Extract =
# Team Franganistan tackle Port Phillip pinkies again 10/09/06



## ScottLovig (Aug 7, 2006)

Tackled the Mt Eliza snob pinkies again and had another great session with plenty returned to meet up with Poddy another day and some kept for dinner.

The Berkley minnows are still on fire and the sandworms produced some bigger fish this time too. I know everyone that uses them cuts them in half but I've found larger pinkies move on them quicker if they are whole. I just leave the rod in the holder and let them take their time untill the bait is swallowed and the drag on my reel is screaming.

There is still lots of bait in the water and plenty of gannets eating them. As soon as the clouds of whitebait show up the fish go off the bite. The wind has now clocked North so we're going back to sleeping in again for a while.

Cheers

Scott


----------



## Peril (Sep 5, 2005)

Another fine effort Scott. How did the BIL go?


----------



## ScottLovig (Aug 7, 2006)

Thanks Peril

Sorry, I'm a little slow. BIL???


----------



## Peril (Sep 5, 2005)

Brother In Law


----------



## ScottLovig (Aug 7, 2006)

Chris is going fine. His first yak fish was Saturday am and he's pulling pinkies too. He's getting the hang of twitching the SPs just the right way, all we need do is update his gear a little.

Cheers

Scott


----------



## PoddyMullet (Aug 29, 2005)

Another fine Frankstonian effort Scott  Those Mt Eliza snob pinkies are apparently a difficult fish to HB catch, but more than out taste those rubbery Ricketts Point ones tenfold from what I've heard :wink: How are ya cookin em up:?: A southern PPB Mango tour is on the cards I thinking....:idea:


----------



## PoddyMullet (Aug 29, 2005)

Oh yeah, nice thumbs up from Chris


----------



## Dodge (Oct 12, 2005)

A nice result Scott, is Chris' yak an Outback?, and conditions looked ideal going by the pics.

Also notice you use the Dunlop thong and that is probably a major contributor in performance on the water :lol:

Check PMs


----------



## ScottLovig (Aug 7, 2006)

Poddy, I just crumb the fillets and pan fry. My team isnt very adventurous but its hard to beat em cooked like that anyway. I'm keen to catch up with you Northern Mangos. Stay posted.

Richo, you cant beat a double plugger for beach and urban performance. You can pad your roof racks with them in an emergency and also silence a keeper with a quick sideways strike.

Data excerpt =
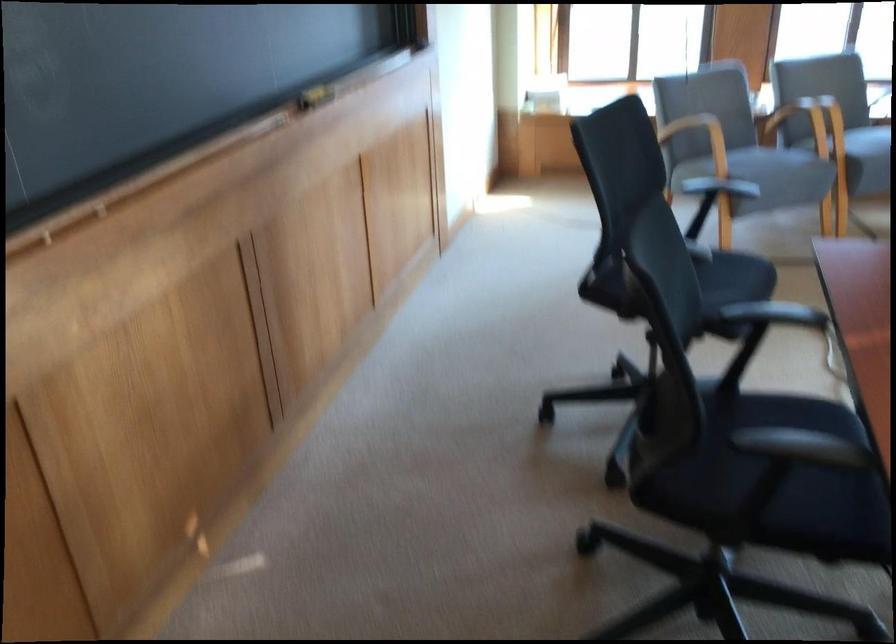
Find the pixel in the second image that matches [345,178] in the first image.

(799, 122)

Task instructions = Reproduce the part of the fishing thread between "Tackled the Mt" and "kept for dinner.", inclusive.

Your response =
Tackled the Mt Eliza snob pinkies again and had another great session with plenty returned to meet up with Poddy another day and some kept for dinner.